• **Data for this task**
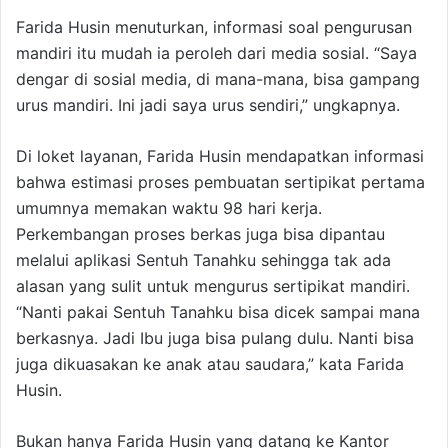
Farida Husin menuturkan, informasi soal pengurusan
mandiri itu mudah ia peroleh dari media sosial. “Saya
dengar di sosial media, di mana-mana, bisa gampang
urus mandiri. Ini jadi saya urus sendiri,” ungkapnya.
Di loket layanan, Farida Husin mendapatkan informasi
bahwa estimasi proses pembuatan sertipikat pertama
umumnya memakan waktu 98 hari kerja.
Perkembangan proses berkas juga bisa dipantau
melalui aplikasi Sentuh Tanahku sehingga tak ada
alasan yang sulit untuk mengurus sertipikat mandiri.
“Nanti pakai Sentuh Tanahku bisa dicek sampai mana
berkasnya. Jadi Ibu juga bisa pulang dulu. Nanti bisa
juga dikuasakan ke anak atau saudara,” kata Farida
Husin.
Bukan hanya Farida Husin yang datang ke Kantor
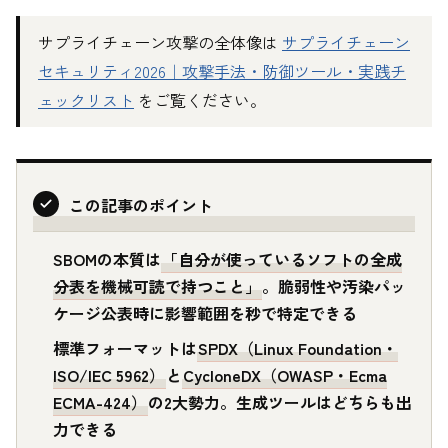
サプライチェーン攻撃の全体像は
サプライチェーン
セキュリティ2026｜攻撃手法・防御ツール・実践チ
ェックリスト
をご覧ください。
この記事のポイント
SBOMの本質は
「自分が使っているソフトの全成
分表を機械可読で持つこと」
。脆弱性や汚染パッ
ケージ公表時に影響範囲を秒で特定できる
標準フォーマットは
SPDX（Linux Foundation・
ISO/IEC 5962）
と
CycloneDX（OWASP・Ecma
ECMA-424）
の2大勢力。生成ツールはどちらも出
力できる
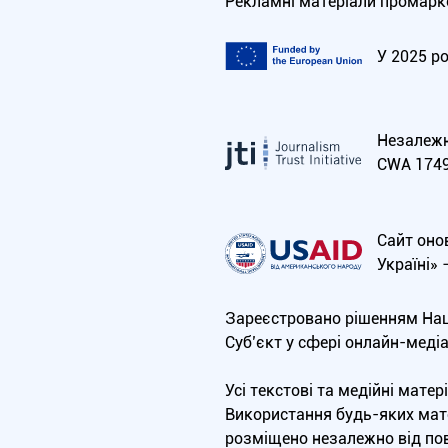
Рекламні матеріали промарко
У 2025 р
Незалежна
CWA 1749
Сайт оно
Україні»
Зареєстровано рішенням Нац
Cуб’єкт у сфері онлайн-меді
Усі текстові та медійні мат
Використання будь-яких мате
розміщено незалежно від пов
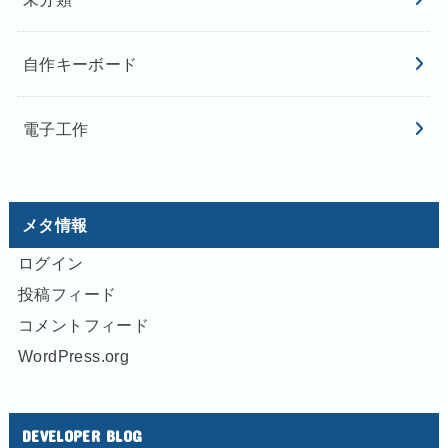
自作キーボード
電子工作
メタ情報
ログイン
投稿フィード
コメントフィード
WordPress.org
DEVELOPER BLOG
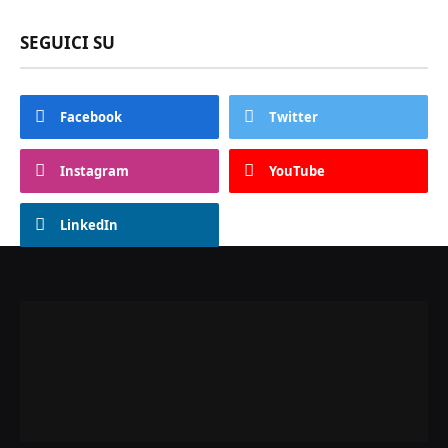
SEGUICI SU
Facebook
Twitter
Instagram
YouTube
LinkedIn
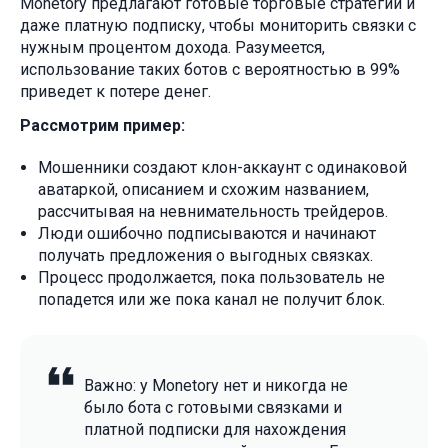
Monetory предлагают готовые торговые стратегии и
даже платную подписку, чтобы мониторить связки с
нужным процентом дохода. Разумеется,
использование таких ботов с вероятностью в 99%
приведет к потере денег.
Рассмотрим пример:
Мошенники создают клон-аккаунт с одинаковой
аватаркой, описанием и схожим названием,
рассчитывая на невнимательность трейдеров.
Люди ошибочно подписываются и начинают
получать предложения о выгодных связках.
Процесс продолжается, пока пользователь не
попадется или же пока канал не получит блок.
Важно: у Monetory нет и никогда не
было бота с готовыми связками и
платной подписки для нахождения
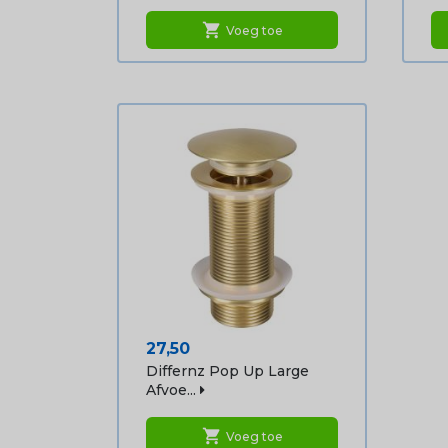
shopping_cart
Voeg toe
Prijs
27,50
Differnz Pop Up Large
Afvoe...
shopping_cart
Voeg toe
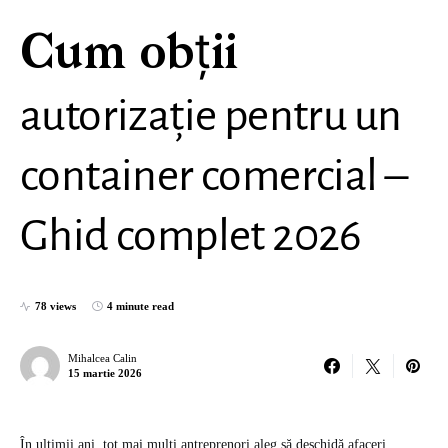
Cum obții
autorizație pentru un
container comercial –
Ghid complet 2026
78 views
4 minute read
Mihalcea Calin
15 martie 2026
În ultimii ani, tot mai mulți antreprenori aleg să deschidă afaceri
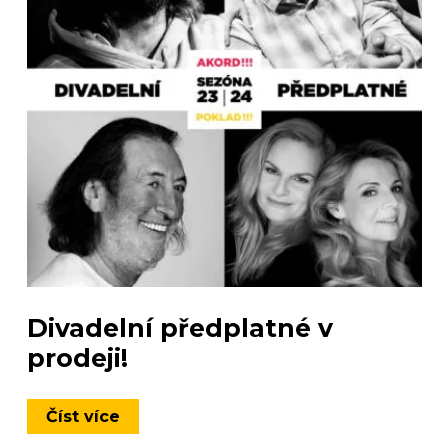
Divadelní předplatné v
prodeji!
Číst více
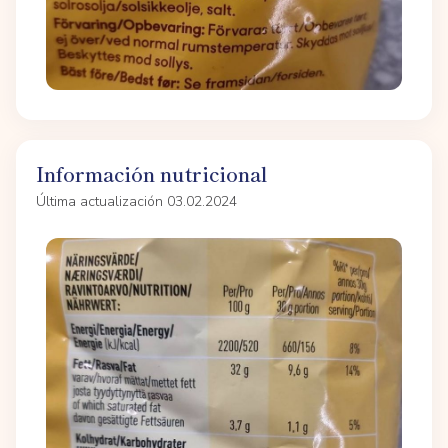
Información nutricional
Última actualización 03.02.2024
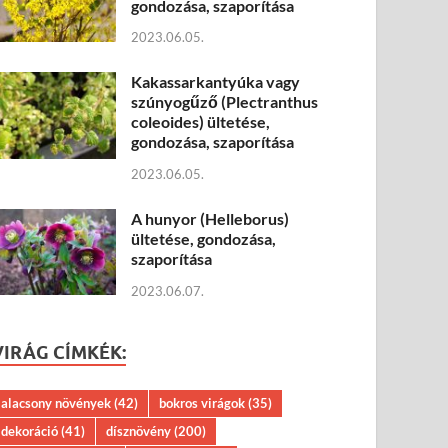
gondozása, szaporítása
2023.06.05.
Kakassarkantyúka vagy
szúnyogűző (Plectranthus
coleoides) ültetése,
gondozása, szaporítása
2023.06.05.
A hunyor (Helleborus)
ültetése, gondozása,
szaporítása
2023.06.07.
VIRÁG CÍMKÉK:
alacsony növények
(42)
bokros virágok
(35)
dekoráció
(41)
dísznövény
(200)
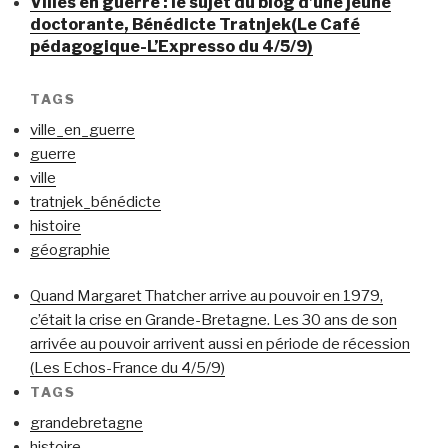
Villes en guerre : le sujet du blog d’une jeune
doctorante, Bénédicte Tratnjek(Le Café
pédagogique-L’Expresso du 4/5/9)
TAGS
ville_en_guerre
guerre
ville
tratnjek_bénédicte
histoire
géographie
Quand Margaret Thatcher arrive au pouvoir en 1979,
c’était la crise en Grande-Bretagne. Les 30 ans de son
arrivée au pouvoir arrivent aussi en période de récession
(Les Echos-France du 4/5/9)
TAGS
grandebretagne
histoire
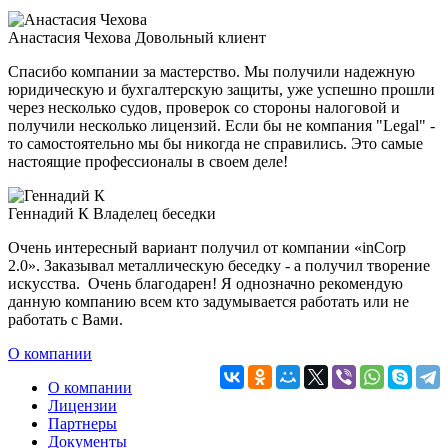
Анастасия Чехова
Довольный клиент
Спасибо компании за мастерство. Мы получили надежную
юридическую и бухгалтерскую защиты, уже успешно прошли
через несколько судов, проверок со стороны налоговой и
получили несколько лицензий. Если бы не компания "Legal" -
то самостоятельно мы бы никогда не справились. Это самые
настоящие профессионалы в своем деле!
Геннадий К
Владелец беседки
Очень интересный вариант получил от компании «inCorp
2.0». Заказывал металлическую беседку - а получил творение
искусства. Очень благодарен! Я однозначно рекомендую
данную компанию всем кто задумывается работать или не
работать с Вами.
О компании
О компании
Лицензии
Партнеры
Документы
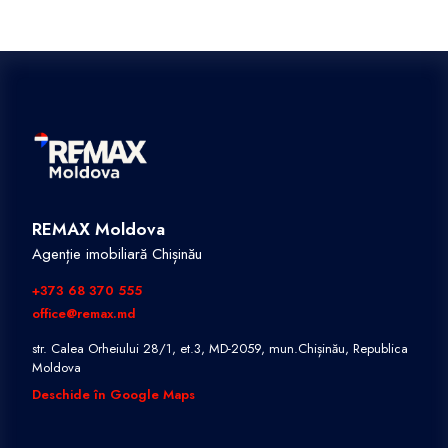
REMAX Moldova
Agenție imobiliară Chișinău
+373 68 370 555
office@remax.md
str. Calea Orheiului 28/1, et.3, MD-2059, mun.Chișinău, Republica
Moldova
Deschide în Google Maps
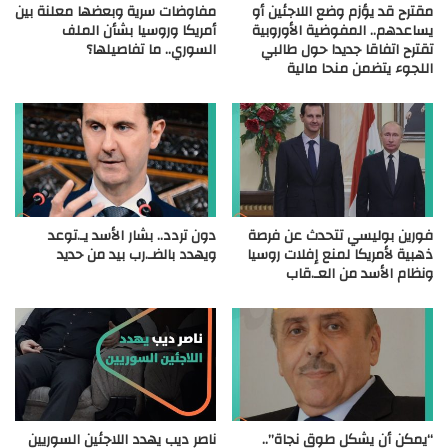
مقترح قد يؤزم وضع اللاجئين أو
مفاوضات سرية وبعضها معلنة بين
يساعدهم.. المفوضية الأوروبية
أمريكا وروسيا بشأن الملف
تقترح اتفاقا جديدا حول طالبي
السوري.. ما تفاصيلها؟
اللجوء يتضمن منحا مالية
فورين بوليسي تتحدث عن فرصة
دون تردد.. بشار الأسد يـ.توعد
ذهبية لأمريكا لمنع إفلات روسيا
ويهدد بالضـ.رب بيد من حديد
ونظام الأسد من العـ.قاب
“يمكن أن يشكل طوق نجاة”..
ناصر ديب يهدد اللاجئين السوريين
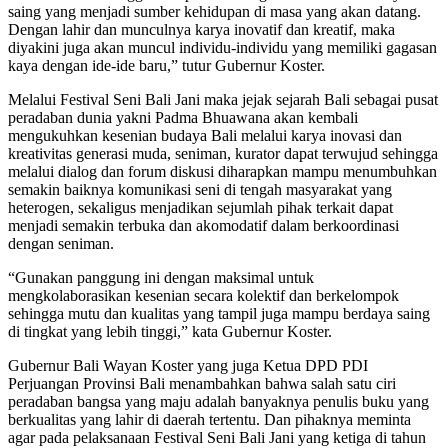
saing yang menjadi sumber kehidupan di masa yang akan datang.
Dengan lahir dan munculnya karya inovatif dan kreatif, maka
diyakini juga akan muncul individu-individu yang memiliki gagasan
kaya dengan ide-ide baru,” tutur Gubernur Koster.
Melalui Festival Seni Bali Jani maka jejak sejarah Bali sebagai pusat
peradaban dunia yakni Padma Bhuawana akan kembali
mengukuhkan kesenian budaya Bali melalui karya inovasi dan
kreativitas generasi muda, seniman, kurator dapat terwujud sehingga
melalui dialog dan forum diskusi diharapkan mampu menumbuhkan
semakin baiknya komunikasi seni di tengah masyarakat yang
heterogen, sekaligus menjadikan sejumlah pihak terkait dapat
menjadi semakin terbuka dan akomodatif dalam berkoordinasi
dengan seniman.
“Gunakan panggung ini dengan maksimal untuk
mengkolaborasikan kesenian secara kolektif dan berkelompok
sehingga mutu dan kualitas yang tampil juga mampu berdaya saing
di tingkat yang lebih tinggi,” kata Gubernur Koster.
Gubernur Bali Wayan Koster yang juga Ketua DPD PDI
Perjuangan Provinsi Bali menambahkan bahwa salah satu ciri
peradaban bangsa yang maju adalah banyaknya penulis buku yang
berkualitas yang lahir di daerah tertentu. Dan pihaknya meminta
agar pada pelaksanaan Festival Seni Bali Jani yang ketiga di tahun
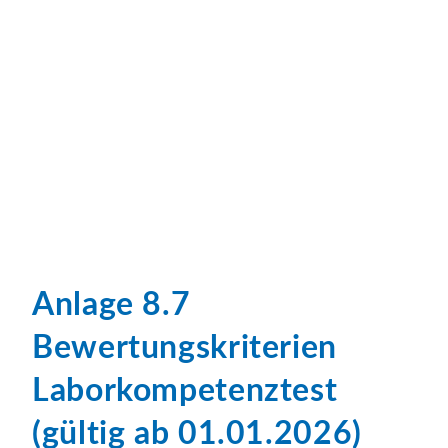
Anlage 8.7
Bewertungskriterien
Laborkompetenztest
(gültig ab 01.01.2026)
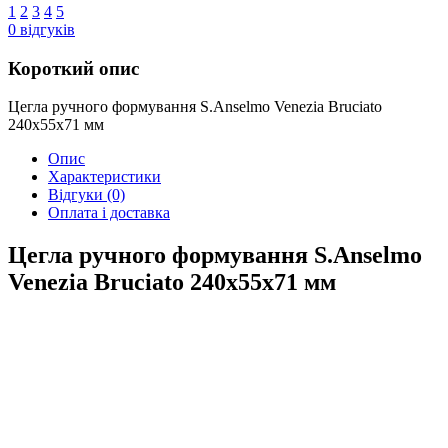
1
2
3
4
5
0
відгуків
Короткий опис
Цегла ручного формування S.Anselmo Venezia Bruciato
240х55х71 мм
Опис
Характеристики
Відгуки
(0)
Оплата і доставка
Цегла ручного формування S.Anselmo
Venezia Bruciato 240х55х71 мм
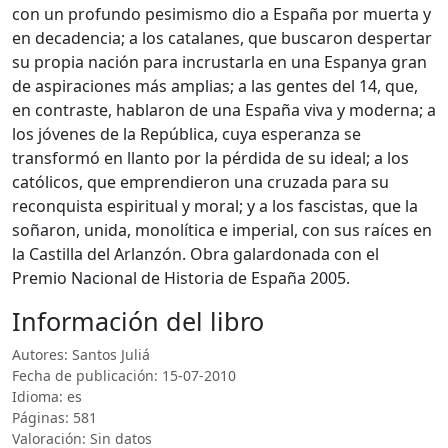
con un profundo pesimismo dio a España por muerta y
en decadencia; a los catalanes, que buscaron despertar
su propia nación para incrustarla en una Espanya gran
de aspiraciones más amplias; a las gentes del 14, que,
en contraste, hablaron de una España viva y moderna; a
los jóvenes de la República, cuya esperanza se
transformó en llanto por la pérdida de su ideal; a los
católicos, que emprendieron una cruzada para su
reconquista espiritual y moral; y a los fascistas, que la
soñaron, unida, monolítica e imperial, con sus raíces en
la Castilla del Arlanzón. Obra galardonada con el
Premio Nacional de Historia de España 2005.
Información del libro
Autores: Santos Juliá
Fecha de publicación: 15-07-2010
Idioma: es
Páginas: 581
Valoración: Sin datos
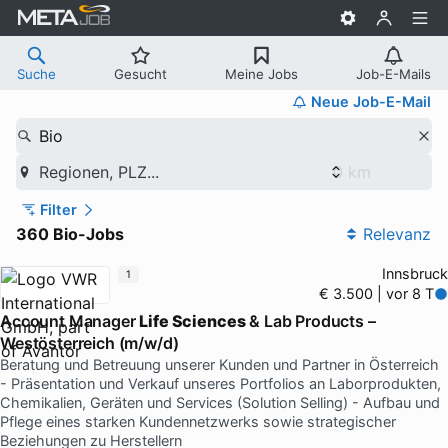
Suche
Gesucht
Meine Jobs
Job-E-Mails
Neue Job-E-Mail
Bio
Regionen, PLZ...
Filter
360 Bio-Jobs
Relevanz
Innsbruck
1
€ 3.500 | vor 8 T
Account Manager
Life Sciences
& Lab Products –
Westösterreich (m/w/d)
Beratung und Betreuung unserer Kunden und Partner in Österreich
- Präsentation und Verkauf unseres Portfolios an Laborprodukten,
Chemikalien, Geräten und Services (Solution Selling) - Aufbau und
Pflege eines starken Kundennetzwerks sowie strategischer
Beziehungen zu Herstellern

• **What you are asked to do**
Copy the data word for word from its beginning through the line that contains "dicek sampai mana", including that line. Leave the pictures out of your copy.

• **Solution for this task**
Farida Husin menuturkan, informasi soal pengurusan
mandiri itu mudah ia peroleh dari media sosial. “Saya
dengar di sosial media, di mana-mana, bisa gampang
urus mandiri. Ini jadi saya urus sendiri,” ungkapnya.
Di loket layanan, Farida Husin mendapatkan informasi
bahwa estimasi proses pembuatan sertipikat pertama
umumnya memakan waktu 98 hari kerja.
Perkembangan proses berkas juga bisa dipantau
melalui aplikasi Sentuh Tanahku sehingga tak ada
alasan yang sulit untuk mengurus sertipikat mandiri.
“Nanti pakai Sentuh Tanahku bisa dicek sampai mana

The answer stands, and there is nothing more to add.